To be clear, Nigeria only has 7.5 per cent of the needed medical doctors for its population. To make matters worse, many of the remaining doctors in the country are planning to join their colleagues who have migrated abroad for job fulfilment and a better working environment. That many of these medical doctors are products of our tuition-free public universities makes the case pathetic. For context, Nigeria has trained 90,000 medical doctors as of May 2018, according to the immediate past Health Minister, Isaac Adewole. Of that total, 70 per cent have migrated to the United States, United Kingdom, Saudi Arabia and other nations they feel their services are better valued. According to the Nigerian Medical Association (NMA), some 50 doctors migrate from the country every week.  

To compound the situation, doctors are not the only health professionals seeking greener pastures abroad. Nurses, medical laboratory practitioners, pharmacists and allied personnel are also leaving the country in droves.  For instance, 57,000 nurses have migrated from Nigeria within the last five years (2017 – 2022) according to the President of the National Association of Nigerian Nurses and Midwives (NANNW), Michael Nnachi. 

We consider the mass exodus in the health sector as a national emergency that must be addressed. Incidentally, the two ministers downplaying the issue are medical doctors who should understand what a deficit in health personnel means for a fragile healthcare system like ours. It is bad enough that the nation does not have the recommended number of medical doctors for our population. We cannot afford a further depletion of the remaining few.  

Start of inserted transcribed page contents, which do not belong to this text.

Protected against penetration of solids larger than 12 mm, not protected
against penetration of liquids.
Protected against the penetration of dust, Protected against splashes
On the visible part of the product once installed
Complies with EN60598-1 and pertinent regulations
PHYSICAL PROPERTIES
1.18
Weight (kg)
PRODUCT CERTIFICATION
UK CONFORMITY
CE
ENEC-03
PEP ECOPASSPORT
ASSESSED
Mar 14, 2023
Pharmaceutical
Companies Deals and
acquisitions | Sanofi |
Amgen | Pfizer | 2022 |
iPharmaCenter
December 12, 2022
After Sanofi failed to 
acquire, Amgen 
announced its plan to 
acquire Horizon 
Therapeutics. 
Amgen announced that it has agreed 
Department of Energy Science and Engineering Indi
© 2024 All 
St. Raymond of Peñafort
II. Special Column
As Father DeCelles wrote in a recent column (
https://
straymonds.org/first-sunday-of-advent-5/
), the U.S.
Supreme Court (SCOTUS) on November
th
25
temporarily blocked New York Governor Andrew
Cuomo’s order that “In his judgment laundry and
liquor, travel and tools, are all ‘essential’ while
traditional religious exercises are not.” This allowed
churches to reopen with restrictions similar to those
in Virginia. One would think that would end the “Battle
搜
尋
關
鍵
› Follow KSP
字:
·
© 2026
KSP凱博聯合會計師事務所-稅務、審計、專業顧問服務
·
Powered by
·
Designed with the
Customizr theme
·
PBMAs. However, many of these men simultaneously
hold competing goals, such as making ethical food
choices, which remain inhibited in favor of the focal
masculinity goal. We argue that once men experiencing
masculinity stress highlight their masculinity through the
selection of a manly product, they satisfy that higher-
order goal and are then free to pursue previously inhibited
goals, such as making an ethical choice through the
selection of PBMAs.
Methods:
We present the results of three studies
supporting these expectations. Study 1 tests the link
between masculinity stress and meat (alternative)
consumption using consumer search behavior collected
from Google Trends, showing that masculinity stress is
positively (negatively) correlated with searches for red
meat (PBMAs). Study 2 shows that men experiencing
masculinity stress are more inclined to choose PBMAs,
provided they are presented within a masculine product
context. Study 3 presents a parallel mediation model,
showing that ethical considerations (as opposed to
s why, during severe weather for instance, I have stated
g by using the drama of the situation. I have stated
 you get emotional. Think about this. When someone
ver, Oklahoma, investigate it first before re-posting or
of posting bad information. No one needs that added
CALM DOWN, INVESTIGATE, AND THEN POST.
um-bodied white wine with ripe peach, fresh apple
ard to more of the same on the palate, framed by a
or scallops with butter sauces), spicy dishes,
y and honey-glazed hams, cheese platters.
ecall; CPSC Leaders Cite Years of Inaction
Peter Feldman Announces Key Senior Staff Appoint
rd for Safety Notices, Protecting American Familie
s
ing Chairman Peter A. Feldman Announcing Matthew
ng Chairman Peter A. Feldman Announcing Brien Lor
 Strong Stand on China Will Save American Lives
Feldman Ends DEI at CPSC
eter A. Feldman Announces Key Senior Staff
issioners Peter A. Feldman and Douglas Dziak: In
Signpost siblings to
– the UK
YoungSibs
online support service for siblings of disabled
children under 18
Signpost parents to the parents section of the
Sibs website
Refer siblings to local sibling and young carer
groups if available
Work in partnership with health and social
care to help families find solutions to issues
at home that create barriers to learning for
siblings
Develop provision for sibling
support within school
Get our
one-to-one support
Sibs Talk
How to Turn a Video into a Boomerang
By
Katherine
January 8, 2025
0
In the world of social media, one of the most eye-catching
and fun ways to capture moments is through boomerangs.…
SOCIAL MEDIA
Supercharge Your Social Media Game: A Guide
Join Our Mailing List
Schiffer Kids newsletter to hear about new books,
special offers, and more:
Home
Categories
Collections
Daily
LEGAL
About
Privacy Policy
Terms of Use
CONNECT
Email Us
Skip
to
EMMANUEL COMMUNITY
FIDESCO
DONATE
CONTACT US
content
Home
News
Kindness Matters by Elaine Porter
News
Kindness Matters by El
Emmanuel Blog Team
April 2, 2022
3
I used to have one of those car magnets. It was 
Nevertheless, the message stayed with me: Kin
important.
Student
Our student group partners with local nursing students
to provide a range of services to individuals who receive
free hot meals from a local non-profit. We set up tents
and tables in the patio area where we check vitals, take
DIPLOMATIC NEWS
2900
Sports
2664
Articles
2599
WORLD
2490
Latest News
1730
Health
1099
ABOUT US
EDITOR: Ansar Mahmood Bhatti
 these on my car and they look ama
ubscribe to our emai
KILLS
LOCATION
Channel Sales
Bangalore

As a matter of urgency, the federal government must address the root causes of the migration, chief among which are insecurity, poor incentives, bad working conditions and low funding of the health sector. Nigerian doctors are among the least paid globally, a situation that spurs them to move to countries where they can get better incentives. Till date, Nigeria’s health sector funding still dangles between two and three per cent allocation of the national budget. Even if the entire health sector allocation is released – which is usually not the case – the amount cannot address primary healthcare alone not to mention other areas of the sector. There is an overwhelming pressure on the few doctors remaining in the country. If a doctor in Saudi Arabia sees 40 patients in a month and paid $6,000 at the end of the month, it is only reasonable for a Nigerian doctor who sees over 200 patients in a month and paid less than $500 to think of something else.  

The federal government must make the sector lucrative enough to retain and attract doctors. Ehanire and Ngige must first admit that we indeed have a problem. They cannot continue to live in denial of what is so obvious. Nigeria as of today does not have sufficient health practitioners. It is time we addressed the issues fuelling the migration of health workers from our country.